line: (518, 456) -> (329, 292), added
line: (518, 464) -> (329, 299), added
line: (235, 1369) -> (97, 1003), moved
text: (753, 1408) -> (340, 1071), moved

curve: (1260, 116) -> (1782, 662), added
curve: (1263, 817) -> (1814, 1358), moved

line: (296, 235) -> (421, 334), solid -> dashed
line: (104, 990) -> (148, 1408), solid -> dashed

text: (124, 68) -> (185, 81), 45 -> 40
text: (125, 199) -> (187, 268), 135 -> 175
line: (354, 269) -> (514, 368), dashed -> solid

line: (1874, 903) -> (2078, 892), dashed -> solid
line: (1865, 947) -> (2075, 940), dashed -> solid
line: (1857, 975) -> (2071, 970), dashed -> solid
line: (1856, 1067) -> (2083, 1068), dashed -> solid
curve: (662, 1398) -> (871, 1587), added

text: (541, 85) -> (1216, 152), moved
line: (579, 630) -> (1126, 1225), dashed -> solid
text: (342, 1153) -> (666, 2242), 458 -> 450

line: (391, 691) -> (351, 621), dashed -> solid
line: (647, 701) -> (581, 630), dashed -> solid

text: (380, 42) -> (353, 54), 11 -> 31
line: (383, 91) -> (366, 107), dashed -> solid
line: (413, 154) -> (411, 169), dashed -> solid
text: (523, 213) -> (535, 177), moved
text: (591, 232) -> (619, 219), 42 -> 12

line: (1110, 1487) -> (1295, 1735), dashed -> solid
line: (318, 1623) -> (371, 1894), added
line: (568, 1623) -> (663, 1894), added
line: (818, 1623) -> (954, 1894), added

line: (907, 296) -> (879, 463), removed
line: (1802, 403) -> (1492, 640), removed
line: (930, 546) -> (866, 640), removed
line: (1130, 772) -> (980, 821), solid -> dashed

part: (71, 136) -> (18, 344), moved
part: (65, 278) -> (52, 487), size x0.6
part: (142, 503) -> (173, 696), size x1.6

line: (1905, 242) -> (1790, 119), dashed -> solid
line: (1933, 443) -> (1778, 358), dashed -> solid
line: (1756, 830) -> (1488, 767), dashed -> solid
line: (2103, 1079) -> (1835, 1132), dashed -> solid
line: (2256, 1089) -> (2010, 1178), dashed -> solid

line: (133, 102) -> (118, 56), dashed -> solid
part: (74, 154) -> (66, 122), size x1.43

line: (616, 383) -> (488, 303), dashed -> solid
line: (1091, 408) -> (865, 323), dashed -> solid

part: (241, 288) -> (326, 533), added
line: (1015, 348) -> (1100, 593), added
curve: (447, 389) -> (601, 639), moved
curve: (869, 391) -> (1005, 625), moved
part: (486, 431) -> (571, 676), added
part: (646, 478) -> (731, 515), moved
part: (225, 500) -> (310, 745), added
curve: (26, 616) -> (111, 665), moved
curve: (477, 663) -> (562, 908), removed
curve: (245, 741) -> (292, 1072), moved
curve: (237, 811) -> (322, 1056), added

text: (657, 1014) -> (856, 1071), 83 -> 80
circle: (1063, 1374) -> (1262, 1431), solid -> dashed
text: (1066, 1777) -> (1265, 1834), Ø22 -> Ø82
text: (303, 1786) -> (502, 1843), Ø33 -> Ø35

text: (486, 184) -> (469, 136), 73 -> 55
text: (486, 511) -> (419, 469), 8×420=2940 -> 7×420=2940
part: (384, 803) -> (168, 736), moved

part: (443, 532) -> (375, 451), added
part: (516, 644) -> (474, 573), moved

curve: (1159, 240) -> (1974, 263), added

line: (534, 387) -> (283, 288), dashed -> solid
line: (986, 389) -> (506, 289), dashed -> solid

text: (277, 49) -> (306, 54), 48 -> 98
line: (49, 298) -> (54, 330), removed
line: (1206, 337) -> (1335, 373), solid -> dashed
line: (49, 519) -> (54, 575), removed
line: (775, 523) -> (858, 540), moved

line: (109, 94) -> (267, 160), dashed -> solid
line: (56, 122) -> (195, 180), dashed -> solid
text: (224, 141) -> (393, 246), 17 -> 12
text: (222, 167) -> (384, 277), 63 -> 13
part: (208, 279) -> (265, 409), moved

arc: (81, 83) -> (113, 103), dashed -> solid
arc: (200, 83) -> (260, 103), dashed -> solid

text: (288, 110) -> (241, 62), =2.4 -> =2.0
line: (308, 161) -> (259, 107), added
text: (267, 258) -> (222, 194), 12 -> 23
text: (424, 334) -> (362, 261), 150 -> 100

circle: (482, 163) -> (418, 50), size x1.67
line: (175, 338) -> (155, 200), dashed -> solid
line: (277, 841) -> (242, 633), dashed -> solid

TASK BRIEF> What you give back should be exactly the lines of the data above from the line with "line: (49, 519) -> (54, 575), removed" through the line with "part: (208, 279) -> (265, 409), moved", both of those included, and nothing more.

WORKED SOLUTION>
line: (49, 519) -> (54, 575), removed
line: (775, 523) -> (858, 540), moved

line: (109, 94) -> (267, 160), dashed -> solid
line: (56, 122) -> (195, 180), dashed -> solid
text: (224, 141) -> (393, 246), 17 -> 12
text: (222, 167) -> (384, 277), 63 -> 13
part: (208, 279) -> (265, 409), moved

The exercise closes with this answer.